The wife argues that the trial court erred in assessing a value for the lien in excess of the $34,500 for which she sold the lien. However, in her brief on appeal, the wife concedes that if credible evidence supported the trial court's finding that the lien was worth approximately $49,000, then "there would be sufficient factual basis for the . . . ruling that [the] transfer of the lien satisfied the payment obligation." The husband presented the testimony of Paul Calevey, a certified public accountant, who testified that the value of the lien was approximately $49,209. The wife, on cross-examination, asked Calevey if his calculation of the value of the vendor's lien reflected the amount for which a willing buyer, with a willing seller, would purchase the lien on the secondary market; Calevey answered "no." Calevey testified that "I do not know if there is a calculation to do that." The wife presented no evidence regarding the valuation of the vendor's lien. Given the evidence presented in this case, we find that the evidence supporting the valuation of the vendor's lien, and thus the trial court's judgment, was credible. We cannot say the trial court abused its `discretion in its valuation of the vendor's lien.

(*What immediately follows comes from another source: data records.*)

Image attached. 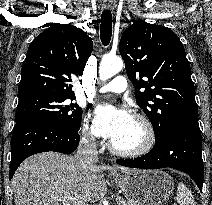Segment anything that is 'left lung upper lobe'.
Segmentation results:
<instances>
[{
	"label": "left lung upper lobe",
	"instance_id": "5c2ea615",
	"mask_svg": "<svg viewBox=\"0 0 212 205\" xmlns=\"http://www.w3.org/2000/svg\"><path fill=\"white\" fill-rule=\"evenodd\" d=\"M119 50L129 80L138 89L136 102L150 119L156 140L162 139L180 116L198 112L190 64L171 29L136 22L124 31ZM141 88L145 90L139 91Z\"/></svg>",
	"mask_w": 212,
	"mask_h": 205
}]
</instances>
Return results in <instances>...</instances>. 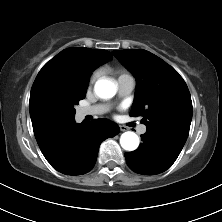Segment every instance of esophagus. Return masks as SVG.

The wife also argues that the trial court erred in failing to assess interest on the amounts of the alimony award not paid by the husband after December 10, 1996 — the date on which the marital home was sold. We agree. The trial court found that the husband had deliberately refused to pay the $93,000 awarded to the wife under the terms of the divorce judgment. To allow the husband to avoid paying interest on the alimony-in-gross award would be equivalent to allowing him to enjoy the use of the wife's funds.See West v. West, 600 So.2d 1043 (Ala.Civ.App. 1992);Robbins v. Robbins, 537 So.2d 964 (Ala.Civ.App. 1988). The trial court erred in refusing to assess interest against the husband.
The judgment is affirmed except to the extent it denied the wife an award of interest. Insofar as it denied the award of interest, the judgment is reversed, and the case is remanded for the trial court to calculate the amount of interest due to the wife and to award that amount.
AFFIRMED IN PART; REVERSED IN PART; AND REMANDED WITH INSTRUCTIONS.
Robertson, P.J., and Yates, Monroe, and Crawley, JJ., concur.